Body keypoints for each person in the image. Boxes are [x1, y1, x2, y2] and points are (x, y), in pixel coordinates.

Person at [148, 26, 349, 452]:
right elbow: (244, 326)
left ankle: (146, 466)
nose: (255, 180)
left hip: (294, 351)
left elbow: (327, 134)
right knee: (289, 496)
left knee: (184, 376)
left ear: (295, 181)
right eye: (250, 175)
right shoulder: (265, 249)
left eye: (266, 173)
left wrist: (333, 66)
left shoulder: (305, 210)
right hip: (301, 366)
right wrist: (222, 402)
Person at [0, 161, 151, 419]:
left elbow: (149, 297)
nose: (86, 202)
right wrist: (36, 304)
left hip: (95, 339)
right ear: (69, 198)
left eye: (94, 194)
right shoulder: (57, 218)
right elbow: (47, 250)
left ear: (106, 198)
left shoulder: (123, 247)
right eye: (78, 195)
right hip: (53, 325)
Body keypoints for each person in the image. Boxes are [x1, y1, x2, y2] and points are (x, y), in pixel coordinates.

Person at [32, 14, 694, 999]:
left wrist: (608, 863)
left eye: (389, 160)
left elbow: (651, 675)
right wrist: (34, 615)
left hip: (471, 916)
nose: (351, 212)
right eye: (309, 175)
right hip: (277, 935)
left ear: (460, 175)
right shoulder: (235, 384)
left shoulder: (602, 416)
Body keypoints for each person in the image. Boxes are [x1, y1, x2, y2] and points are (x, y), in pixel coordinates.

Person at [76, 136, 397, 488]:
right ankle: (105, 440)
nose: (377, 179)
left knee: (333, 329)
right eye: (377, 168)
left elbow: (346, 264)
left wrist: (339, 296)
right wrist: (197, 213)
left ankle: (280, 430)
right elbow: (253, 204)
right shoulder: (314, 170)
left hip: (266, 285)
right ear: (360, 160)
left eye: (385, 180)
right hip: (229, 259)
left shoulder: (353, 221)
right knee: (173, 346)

▬▬▬

**Work item:**
Set out, exactly as written, the lines from the line with "right shoulder: (314, 170)" to the last line of the records, inclusive, and only those lines.

**Answer section:**
right shoulder: (314, 170)
left hip: (266, 285)
right ear: (360, 160)
left eye: (385, 180)
right hip: (229, 259)
left shoulder: (353, 221)
right knee: (173, 346)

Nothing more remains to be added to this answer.